- _QUÉ SE PIDE_: Según el texto sobre el ROI, por favor, indica qué ROI tendría una campaña que cuesta 1.000 euros y genera 3.000 euros de beneficio.

- _TEXTO PROPORCIONADO_:
▬▬▬▬▬▬▬▬▬▬
Invertir dinero en marketing sin saber cuánto de vuelta genera esa inversión es, literalmente, invertir a ciegas. El ROI (Return On Investment, «retorno de la inversión») es precisamente la métrica que responde a esa pregunta: cuánto beneficio genera una inversión concreta, en relación con lo que costó realizarla.
La fórmula, con un ejemplo sencillo
Se calcula restando el coste de la inversión a los beneficios obtenidos, dividiendo ese resultado entre el propio coste, y multiplicando por 100 para expresarlo en porcentaje. Una campaña que cuesta 1.000 euros y genera 3.000 euros en beneficio (no en ingresos brutos, sino en beneficio neto ya descontados los costes del producto) tendría un ROI del 200%: por cada euro invertido, se han recuperado dos euros adicionales de beneficio.
El matiz que más se confunde: ROI no es lo mismo que ROAS
El ROAS mide ingresos generados frente a gasto publicitario, sin descontar el coste del producto ni otros gastos del negocio. El ROI va un paso más allá y considera el beneficio real, después de restar todos los costes asociados (producto, logística, personal). Una campaña puede tener un ROAS aparentemente bueno y, aun así, un ROI negativo si los márgenes del producto son muy ajustados.
Por qué calcularlo bien exige mirar más allá del gasto publicitario
- Incluir todos los costes reales de la campaña, no solo la inversión publicitaria directa (diseño, gestión, herramientas).
- Considerar el margen real del producto o servicio vendido, no solo el precio de venta bruto.
- Tener en cuenta, cuando sea posible, el valor de vida del cliente y no solo la primera transacción aislada.
Un error habitual al presentar resultados
Mostrar solo el ROAS de una campaña, presentándolo como si fuera el ROI real del negocio, sin descontar ningún coste adicional. Esta confusión, muy extendida, puede dar una imagen de rentabilidad bastante más optimista de la que realmente existe una vez se consideran todos los costes asociados a esa venta concreta.
▬▬▬▬▬▬▬▬▬▬
- _Entradas tomadas de una colección_:
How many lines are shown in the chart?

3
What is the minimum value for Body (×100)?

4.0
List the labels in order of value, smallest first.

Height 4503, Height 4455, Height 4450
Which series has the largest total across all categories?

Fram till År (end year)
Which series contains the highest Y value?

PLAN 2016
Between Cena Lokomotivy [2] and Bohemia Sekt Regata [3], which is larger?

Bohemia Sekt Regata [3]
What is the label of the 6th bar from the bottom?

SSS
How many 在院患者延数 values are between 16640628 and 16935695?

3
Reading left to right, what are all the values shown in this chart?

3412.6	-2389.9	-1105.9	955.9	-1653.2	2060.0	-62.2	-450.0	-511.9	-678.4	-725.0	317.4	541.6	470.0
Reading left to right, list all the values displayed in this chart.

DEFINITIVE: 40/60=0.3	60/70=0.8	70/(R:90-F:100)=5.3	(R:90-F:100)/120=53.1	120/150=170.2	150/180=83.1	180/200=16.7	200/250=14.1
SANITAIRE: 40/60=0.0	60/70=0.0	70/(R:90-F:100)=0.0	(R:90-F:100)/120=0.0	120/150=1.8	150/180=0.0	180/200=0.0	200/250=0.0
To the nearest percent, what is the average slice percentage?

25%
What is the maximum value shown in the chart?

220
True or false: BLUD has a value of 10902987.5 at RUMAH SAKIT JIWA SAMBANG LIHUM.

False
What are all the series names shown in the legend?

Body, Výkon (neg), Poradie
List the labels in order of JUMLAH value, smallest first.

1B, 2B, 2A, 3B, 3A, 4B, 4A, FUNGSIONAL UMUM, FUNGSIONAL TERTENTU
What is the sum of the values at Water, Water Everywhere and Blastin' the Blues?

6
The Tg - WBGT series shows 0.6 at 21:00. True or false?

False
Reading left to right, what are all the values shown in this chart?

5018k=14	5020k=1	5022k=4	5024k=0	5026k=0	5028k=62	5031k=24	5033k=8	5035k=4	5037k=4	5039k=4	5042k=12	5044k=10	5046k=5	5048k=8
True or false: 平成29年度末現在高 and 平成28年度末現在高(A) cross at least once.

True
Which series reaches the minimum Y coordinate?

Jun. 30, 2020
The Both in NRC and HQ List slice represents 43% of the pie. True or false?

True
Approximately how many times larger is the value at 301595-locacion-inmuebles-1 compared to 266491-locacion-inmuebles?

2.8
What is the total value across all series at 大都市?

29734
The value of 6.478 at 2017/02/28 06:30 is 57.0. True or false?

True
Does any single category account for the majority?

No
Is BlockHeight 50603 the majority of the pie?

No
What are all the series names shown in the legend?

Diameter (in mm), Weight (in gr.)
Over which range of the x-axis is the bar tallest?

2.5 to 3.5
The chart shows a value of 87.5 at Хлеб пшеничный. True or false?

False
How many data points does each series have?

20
▬▬▬▬▬▬▬▬▬▬
- _RESPUESTA_: Un ROI del 200%.